#### Records shown ####

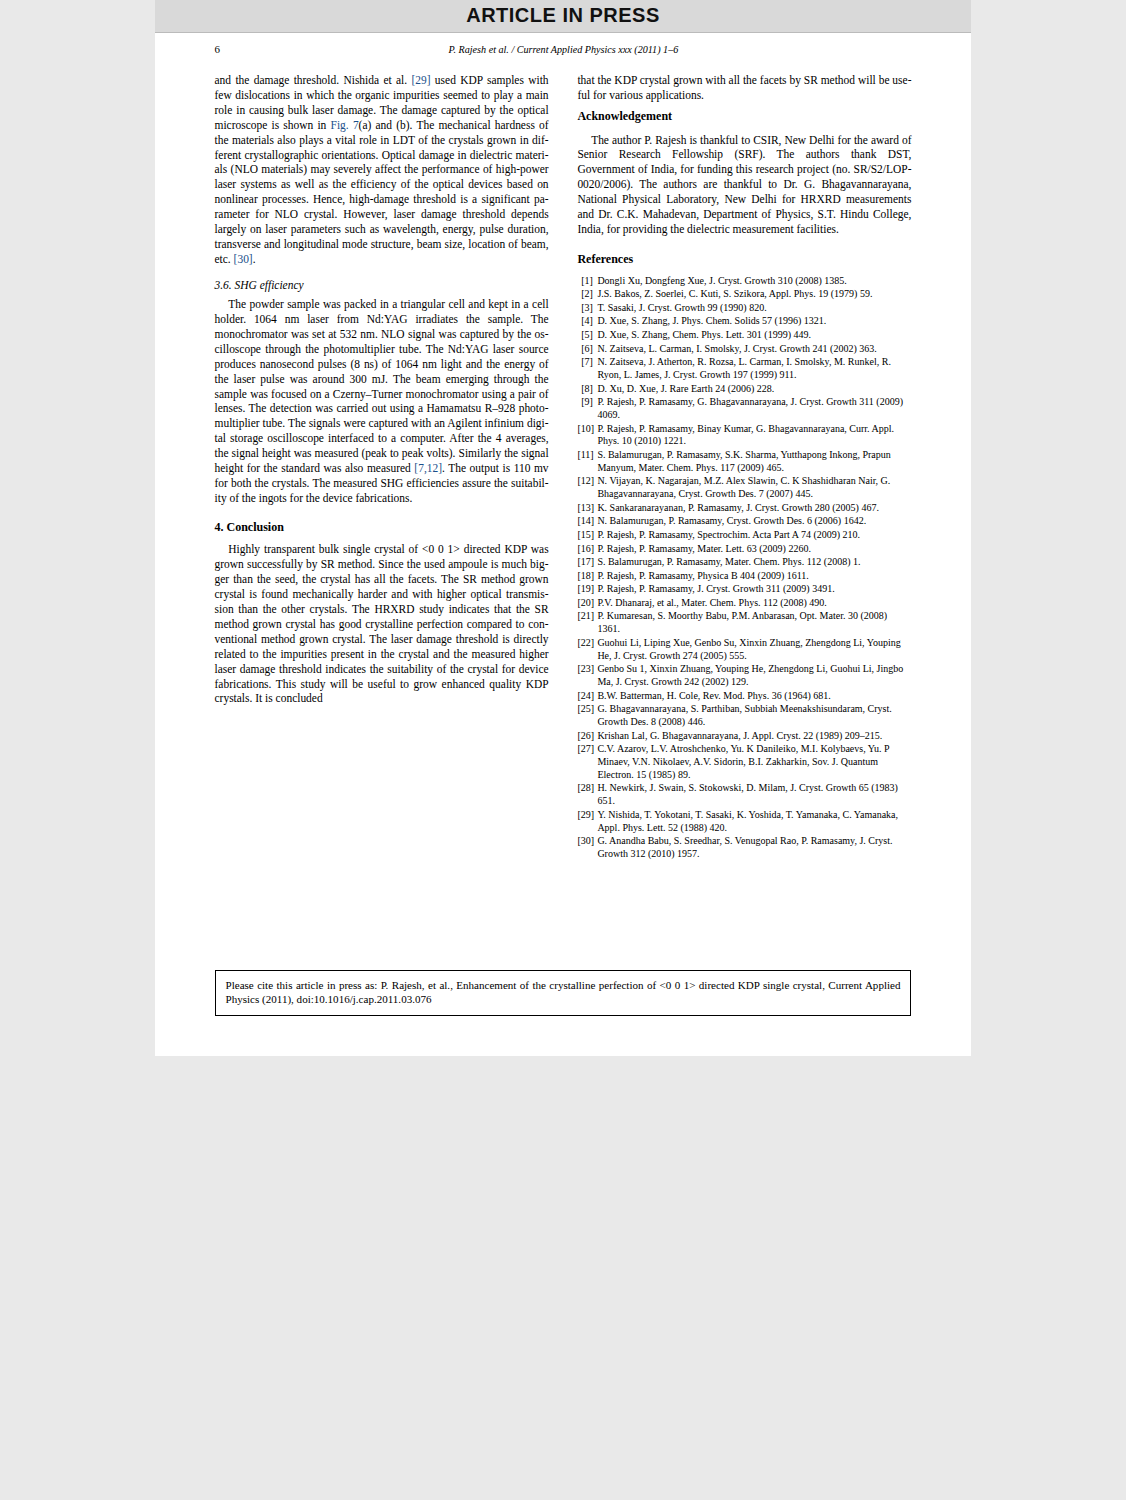ARTICLE IN PRESS
6 P. Rajesh et al. / Current Applied Physics xxx (2011) 1–6
and the damage threshold. Nishida et al. [29] used KDP samples with few dislocations in which the organic impurities seemed to play a main role in causing bulk laser damage. The damage captured by the optical microscope is shown in Fig. 7(a) and (b). The mechanical hardness of the materials also plays a vital role in LDT of the crystals grown in different crystallographic orientations. Optical damage in dielectric materials (NLO materials) may severely affect the performance of high-power laser systems as well as the efficiency of the optical devices based on nonlinear processes. Hence, high-damage threshold is a significant parameter for NLO crystal. However, laser damage threshold depends largely on laser parameters such as wavelength, energy, pulse duration, transverse and longitudinal mode structure, beam size, location of beam, etc. [30].
3.6. SHG efficiency
The powder sample was packed in a triangular cell and kept in a cell holder. 1064 nm laser from Nd:YAG irradiates the sample. The monochromator was set at 532 nm. NLO signal was captured by the oscilloscope through the photomultiplier tube. The Nd:YAG laser source produces nanosecond pulses (8 ns) of 1064 nm light and the energy of the laser pulse was around 300 mJ. The beam emerging through the sample was focused on a Czerny–Turner monochromator using a pair of lenses. The detection was carried out using a Hamamatsu R–928 photomultiplier tube. The signals were captured with an Agilent infinium digital storage oscilloscope interfaced to a computer. After the 4 averages, the signal height was measured (peak to peak volts). Similarly the signal height for the standard was also measured [7,12]. The output is 110 mv for both the crystals. The measured SHG efficiencies assure the suitability of the ingots for the device fabrications.
4. Conclusion
Highly transparent bulk single crystal of <0 0 1> directed KDP was grown successfully by SR method. Since the used ampoule is much bigger than the seed, the crystal has all the facets. The SR method grown crystal is found mechanically harder and with higher optical transmission than the other crystals. The HRXRD study indicates that the SR method grown crystal has good crystalline perfection compared to conventional method grown crystal. The laser damage threshold is directly related to the impurities present in the crystal and the measured higher laser damage threshold indicates the suitability of the crystal for device fabrications. This study will be useful to grow enhanced quality KDP crystals. It is concluded
that the KDP crystal grown with all the facets by SR method will be useful for various applications.
Acknowledgement
The author P. Rajesh is thankful to CSIR, New Delhi for the award of Senior Research Fellowship (SRF). The authors thank DST, Government of India, for funding this research project (no. SR/S2/LOP-0020/2006). The authors are thankful to Dr. G. Bhagavannarayana, National Physical Laboratory, New Delhi for HRXRD measurements and Dr. C.K. Mahadevan, Department of Physics, S.T. Hindu College, India, for providing the dielectric measurement facilities.
References
[1] Dongli Xu, Dongfeng Xue, J. Cryst. Growth 310 (2008) 1385.
[2] J.S. Bakos, Z. Soerlei, C. Kuti, S. Szikora, Appl. Phys. 19 (1979) 59.
[3] T. Sasaki, J. Cryst. Growth 99 (1990) 820.
[4] D. Xue, S. Zhang, J. Phys. Chem. Solids 57 (1996) 1321.
[5] D. Xue, S. Zhang, Chem. Phys. Lett. 301 (1999) 449.
[6] N. Zaitseva, L. Carman, I. Smolsky, J. Cryst. Growth 241 (2002) 363.
[7] N. Zaitseva, J. Atherton, R. Rozsa, L. Carman, I. Smolsky, M. Runkel, R. Ryon, L. James, J. Cryst. Growth 197 (1999) 911.
[8] D. Xu, D. Xue, J. Rare Earth 24 (2006) 228.
[9] P. Rajesh, P. Ramasamy, G. Bhagavannarayana, J. Cryst. Growth 311 (2009) 4069.
[10] P. Rajesh, P. Ramasamy, Binay Kumar, G. Bhagavannarayana, Curr. Appl. Phys. 10 (2010) 1221.
[11] S. Balamurugan, P. Ramasamy, S.K. Sharma, Yutthapong Inkong, Prapun Manyum, Mater. Chem. Phys. 117 (2009) 465.
[12] N. Vijayan, K. Nagarajan, M.Z. Alex Slawin, C. K Shashidharan Nair, G. Bhagavannarayana, Cryst. Growth Des. 7 (2007) 445.
[13] K. Sankaranarayanan, P. Ramasamy, J. Cryst. Growth 280 (2005) 467.
[14] N. Balamurugan, P. Ramasamy, Cryst. Growth Des. 6 (2006) 1642.
[15] P. Rajesh, P. Ramasamy, Spectrochim. Acta Part A 74 (2009) 210.
[16] P. Rajesh, P. Ramasamy, Mater. Lett. 63 (2009) 2260.
[17] S. Balamurugan, P. Ramasamy, Mater. Chem. Phys. 112 (2008) 1.
[18] P. Rajesh, P. Ramasamy, Physica B 404 (2009) 1611.
[19] P. Rajesh, P. Ramasamy, J. Cryst. Growth 311 (2009) 3491.
[20] P.V. Dhanaraj, et al., Mater. Chem. Phys. 112 (2008) 490.
[21] P. Kumaresan, S. Moorthy Babu, P.M. Anbarasan, Opt. Mater. 30 (2008) 1361.
[22] Guohui Li, Liping Xue, Genbo Su, Xinxin Zhuang, Zhengdong Li, Youping He, J. Cryst. Growth 274 (2005) 555.
[23] Genbo Su 1, Xinxin Zhuang, Youping He, Zhengdong Li, Guohui Li, Jingbo Ma, J. Cryst. Growth 242 (2002) 129.
[24] B.W. Batterman, H. Cole, Rev. Mod. Phys. 36 (1964) 681.
[25] G. Bhagavannarayana, S. Parthiban, Subbiah Meenakshisundaram, Cryst. Growth Des. 8 (2008) 446.
[26] Krishan Lal, G. Bhagavannarayana, J. Appl. Cryst. 22 (1989) 209–215.
[27] C.V. Azarov, L.V. Atroshchenko, Yu. K Danileiko, M.I. Kolybaevs, Yu. P Minaev, V.N. Nikolaev, A.V. Sidorin, B.I. Zakharkin, Sov. J. Quantum Electron. 15 (1985) 89.
[28] H. Newkirk, J. Swain, S. Stokowski, D. Milam, J. Cryst. Growth 65 (1983) 651.
[29] Y. Nishida, T. Yokotani, T. Sasaki, K. Yoshida, T. Yamanaka, C. Yamanaka, Appl. Phys. Lett. 52 (1988) 420.
[30] G. Anandha Babu, S. Sreedhar, S. Venugopal Rao, P. Ramasamy, J. Cryst. Growth 312 (2010) 1957.
Please cite this article in press as: P. Rajesh, et al., Enhancement of the crystalline perfection of <0 0 1> directed KDP single crystal, Current Applied Physics (2011), doi:10.1016/j.cap.2011.03.076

####

**Work task**. The required result is the entries above, printed exactly from the first line through the line with "6 P. Rajesh", pictures excluded.

**Response to the task**.
ARTICLE IN PRESS
6 P. Rajesh et al. / Current Applied Physics xxx (2011) 1–6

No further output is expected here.